Gute Beobachtung der Tiere
Wer die Tiere aufmerksam beobachte, sei wie ein Detektiv, meint Manser. Er kann aus seinen Beobachtungen schliessen, wie die Tiere gehalten werden. Hat eine Kuh zum Beispiel haarlose Stellen am Knie, dürfte die Liegefläche zu hart oder das Nackenrohr zu tief eingestellt sein. Die Kuh muss zum Aufstehen unter einem zu tiefen Nackenrohr zurückrobben und schabt sich dabei die Haare über den Kniegelenken ab.
Schwellungen und Verletzungen am Rücken kommen oft daher, dass die Kuh beim Abliegen mit dem Rücken gegen die Liegeboxen-Abtrennungen schlägt, beispielsweise weil diese zu tief angebracht sind oder nicht nachgeben. Doch nicht nur auf die Stalleinrichtung kommt es an: «Das Wichtigste im Stall sind nicht die Zentimeter, sondern der Tierhalter selbst», ist der Landwirtschaftslehrer überzeugt. Ein guter Tierhalter beobachte seine Tiere und handle schnell.
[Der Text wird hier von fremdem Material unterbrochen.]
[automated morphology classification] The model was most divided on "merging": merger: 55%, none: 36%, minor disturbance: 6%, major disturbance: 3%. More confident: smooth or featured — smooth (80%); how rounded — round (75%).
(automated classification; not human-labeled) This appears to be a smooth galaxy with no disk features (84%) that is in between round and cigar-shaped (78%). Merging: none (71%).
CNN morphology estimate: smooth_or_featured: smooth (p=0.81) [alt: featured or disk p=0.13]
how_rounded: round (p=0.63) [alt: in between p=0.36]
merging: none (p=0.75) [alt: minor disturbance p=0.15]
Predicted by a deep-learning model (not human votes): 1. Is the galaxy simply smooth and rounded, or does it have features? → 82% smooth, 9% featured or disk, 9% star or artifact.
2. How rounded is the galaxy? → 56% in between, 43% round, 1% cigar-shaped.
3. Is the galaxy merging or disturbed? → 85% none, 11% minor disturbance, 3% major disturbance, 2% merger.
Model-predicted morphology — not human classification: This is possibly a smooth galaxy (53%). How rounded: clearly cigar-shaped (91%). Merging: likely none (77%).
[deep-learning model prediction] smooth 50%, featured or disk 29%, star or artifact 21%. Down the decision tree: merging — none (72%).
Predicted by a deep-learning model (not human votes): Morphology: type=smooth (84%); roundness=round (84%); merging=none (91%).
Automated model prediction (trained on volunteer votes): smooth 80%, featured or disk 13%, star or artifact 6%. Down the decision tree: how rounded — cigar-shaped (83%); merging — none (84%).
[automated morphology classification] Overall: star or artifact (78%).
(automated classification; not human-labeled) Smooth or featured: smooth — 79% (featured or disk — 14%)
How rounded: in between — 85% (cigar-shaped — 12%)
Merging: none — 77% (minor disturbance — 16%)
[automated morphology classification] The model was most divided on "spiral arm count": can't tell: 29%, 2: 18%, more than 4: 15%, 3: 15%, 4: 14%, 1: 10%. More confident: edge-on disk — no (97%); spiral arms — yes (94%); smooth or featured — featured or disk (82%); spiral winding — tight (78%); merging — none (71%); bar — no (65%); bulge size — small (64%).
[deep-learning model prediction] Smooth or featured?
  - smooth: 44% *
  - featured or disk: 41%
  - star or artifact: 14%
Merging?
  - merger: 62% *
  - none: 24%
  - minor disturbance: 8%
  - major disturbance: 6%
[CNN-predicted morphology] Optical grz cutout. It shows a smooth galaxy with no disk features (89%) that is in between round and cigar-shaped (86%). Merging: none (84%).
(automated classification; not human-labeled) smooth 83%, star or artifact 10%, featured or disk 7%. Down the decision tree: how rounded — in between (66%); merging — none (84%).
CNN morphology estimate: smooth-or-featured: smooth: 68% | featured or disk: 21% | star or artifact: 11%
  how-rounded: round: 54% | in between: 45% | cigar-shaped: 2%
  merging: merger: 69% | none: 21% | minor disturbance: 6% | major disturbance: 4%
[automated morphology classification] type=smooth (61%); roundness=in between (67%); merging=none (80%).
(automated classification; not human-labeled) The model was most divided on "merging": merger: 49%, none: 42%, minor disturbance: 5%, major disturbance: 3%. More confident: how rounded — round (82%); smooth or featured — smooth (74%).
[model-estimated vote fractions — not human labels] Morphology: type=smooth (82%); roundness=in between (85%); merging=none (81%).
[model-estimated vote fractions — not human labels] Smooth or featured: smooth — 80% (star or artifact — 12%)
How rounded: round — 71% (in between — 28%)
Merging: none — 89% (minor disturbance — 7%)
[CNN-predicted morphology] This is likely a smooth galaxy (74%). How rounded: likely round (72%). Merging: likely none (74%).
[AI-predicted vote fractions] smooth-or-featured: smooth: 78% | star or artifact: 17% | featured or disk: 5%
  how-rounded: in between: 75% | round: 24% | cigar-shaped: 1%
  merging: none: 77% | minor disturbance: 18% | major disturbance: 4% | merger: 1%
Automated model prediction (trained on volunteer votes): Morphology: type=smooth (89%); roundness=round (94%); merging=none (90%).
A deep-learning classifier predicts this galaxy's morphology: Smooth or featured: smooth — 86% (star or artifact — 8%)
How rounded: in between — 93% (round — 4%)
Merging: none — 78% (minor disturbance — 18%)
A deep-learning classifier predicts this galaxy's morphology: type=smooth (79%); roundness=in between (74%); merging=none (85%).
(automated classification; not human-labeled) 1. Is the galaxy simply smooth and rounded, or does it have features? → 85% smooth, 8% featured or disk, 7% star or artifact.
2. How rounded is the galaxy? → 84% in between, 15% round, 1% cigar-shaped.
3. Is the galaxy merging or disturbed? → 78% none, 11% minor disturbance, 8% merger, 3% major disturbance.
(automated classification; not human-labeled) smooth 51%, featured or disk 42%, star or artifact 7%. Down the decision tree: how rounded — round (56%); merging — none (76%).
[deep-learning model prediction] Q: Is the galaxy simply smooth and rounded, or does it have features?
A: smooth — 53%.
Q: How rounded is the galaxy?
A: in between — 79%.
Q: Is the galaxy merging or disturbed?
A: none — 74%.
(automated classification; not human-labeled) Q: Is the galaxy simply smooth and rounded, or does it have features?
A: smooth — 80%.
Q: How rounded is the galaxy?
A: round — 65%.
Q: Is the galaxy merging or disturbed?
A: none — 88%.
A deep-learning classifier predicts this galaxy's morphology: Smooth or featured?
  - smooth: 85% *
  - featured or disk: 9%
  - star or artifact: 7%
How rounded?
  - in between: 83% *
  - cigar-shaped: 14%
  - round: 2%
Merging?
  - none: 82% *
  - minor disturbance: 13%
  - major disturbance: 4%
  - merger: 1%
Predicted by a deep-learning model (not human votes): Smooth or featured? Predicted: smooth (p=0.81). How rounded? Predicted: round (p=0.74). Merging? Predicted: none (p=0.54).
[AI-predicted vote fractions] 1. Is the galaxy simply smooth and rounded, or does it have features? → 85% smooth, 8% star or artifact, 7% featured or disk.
A und O einer gesunden Kuh
Für Christian Manser sind nicht nur Freilaufställe tierfreundlich, sondern auch Anbindeställe, wenn die Kühe regelmässig in den Auslauf dürfen und der Liegeplatz richtig gestaltet ist. Der Anbindestall komme vor allem rangniederen Kühen zugute. Es sei allerdings darauf zu achten, dass die Kühe im Auslauf genügend Platz hätten, um Ranghöheren auszuweichen. Ansteckende Klauenkrankheiten kommen im Anbindestall eher weniger vor als im Laufstall, wo die Flächen unter den Klauen oft feucht sind.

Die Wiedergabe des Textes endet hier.